C'est à cette époque que les psychothérapeutes se sont également intéressés à la substance, en essayant toutefois de ne pas en faire un usage sensationnel, bien que le psychologue Leo Zeff ait donné une description très positive de ses effets. Cependant, la substance a quitté les laboratoires et les hôpitaux pour devenir l'une des "bases fondamentales" de la culture rave naissante.

Malheureusement, l'utilisation incontrôlée de la substance a souvent entraîné des surdoses et la distribution de lots de mauvaise qualité.

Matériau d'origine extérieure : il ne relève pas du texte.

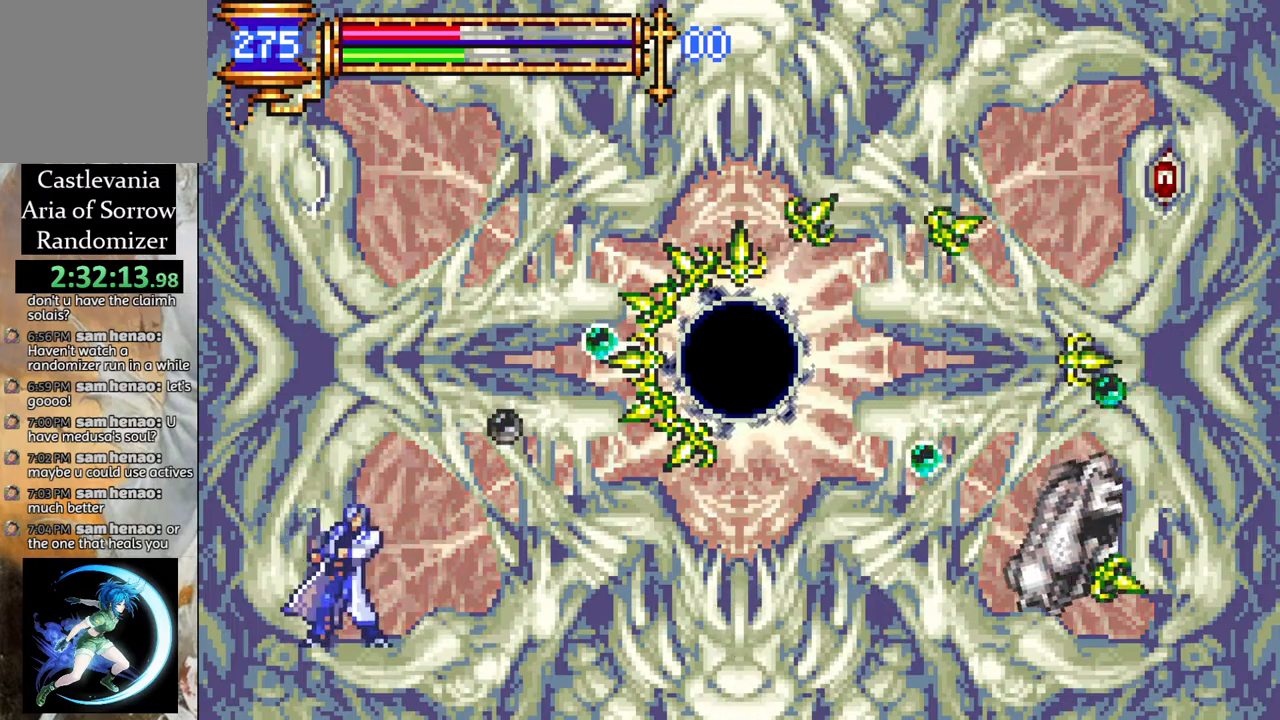
{"buttons": ["DPAD_DOWN", "DPAD_RIGHT"], "left_stick": "center", "right_stick": "center", "events": [[317, "DPAD_RIGHT", "up"], [433, "DPAD_RIGHT", "down"]]}
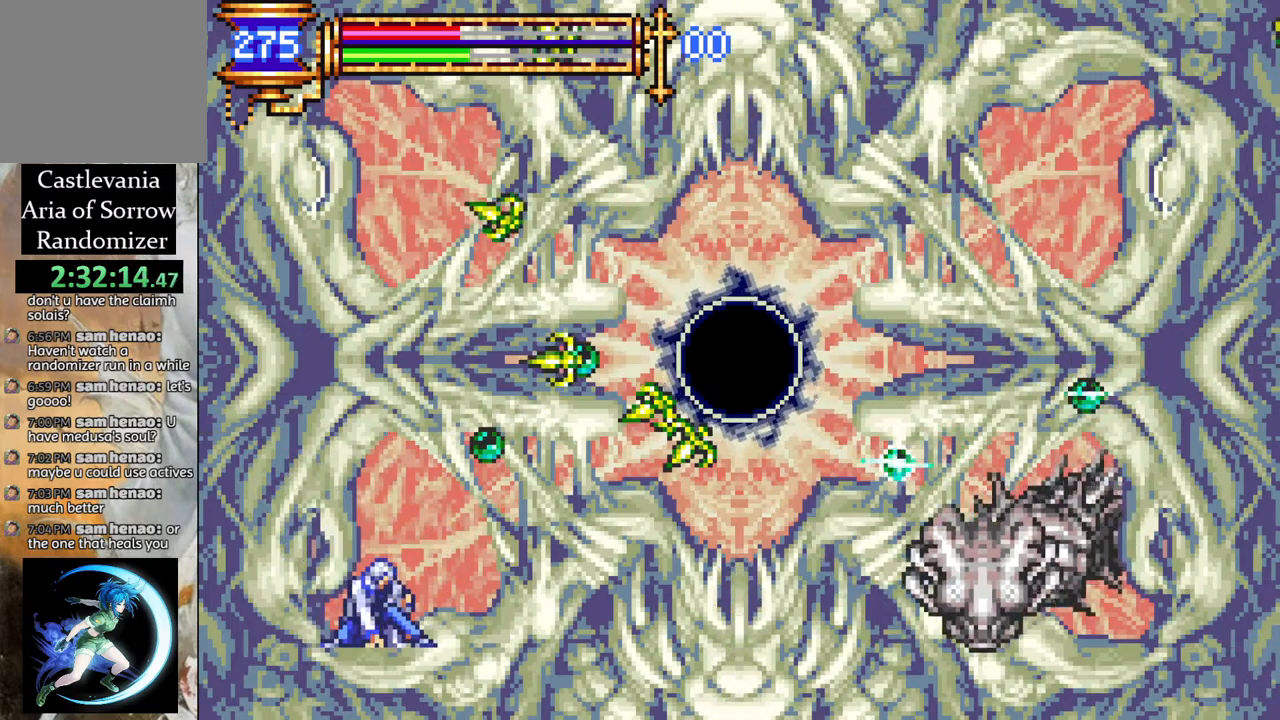
{"buttons": ["DPAD_DOWN", "DPAD_RIGHT"], "left_stick": "center", "right_stick": "center", "events": []}
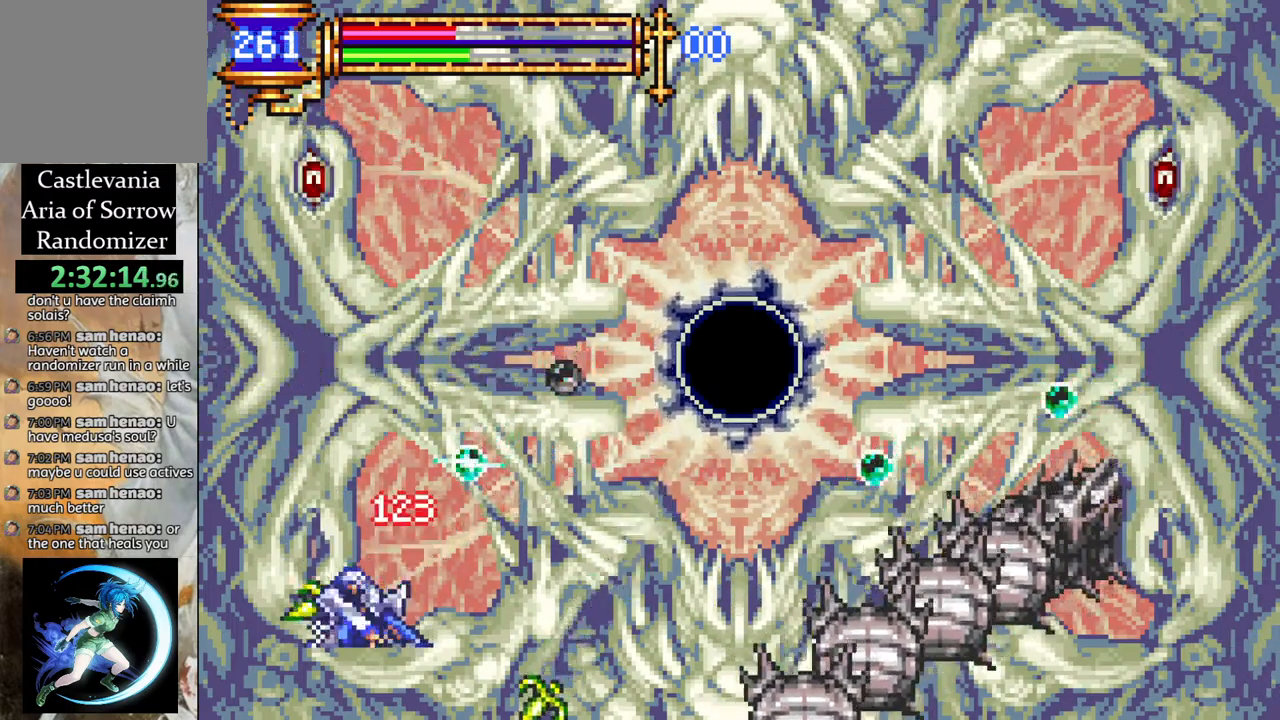
{"buttons": ["DPAD_DOWN", "DPAD_RIGHT"], "left_stick": "center", "right_stick": "center", "events": [[150, "DPAD_RIGHT", "up"], [367, "DPAD_RIGHT", "down"], [400, "DPAD_DOWN", "up"], [450, "DPAD_DOWN", "down"]]}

LaMDMA a commencé à être utilisée par des personnes qui ne devraient pas l'être en dehors du cabinet d'un psychiatre, par exemple des personnes souffrant de troubles névrotiques.

Le potentiel psychothérapeutique de la MDMA a été étudié en détail par les psychiatres et psychothérapeutes américains Debbie Harlow, Alice Ager et Rick Doblin.
Cedernier a également cofondé MAPS, l'Association multidisciplinaire pour l'étude des psychédéliques.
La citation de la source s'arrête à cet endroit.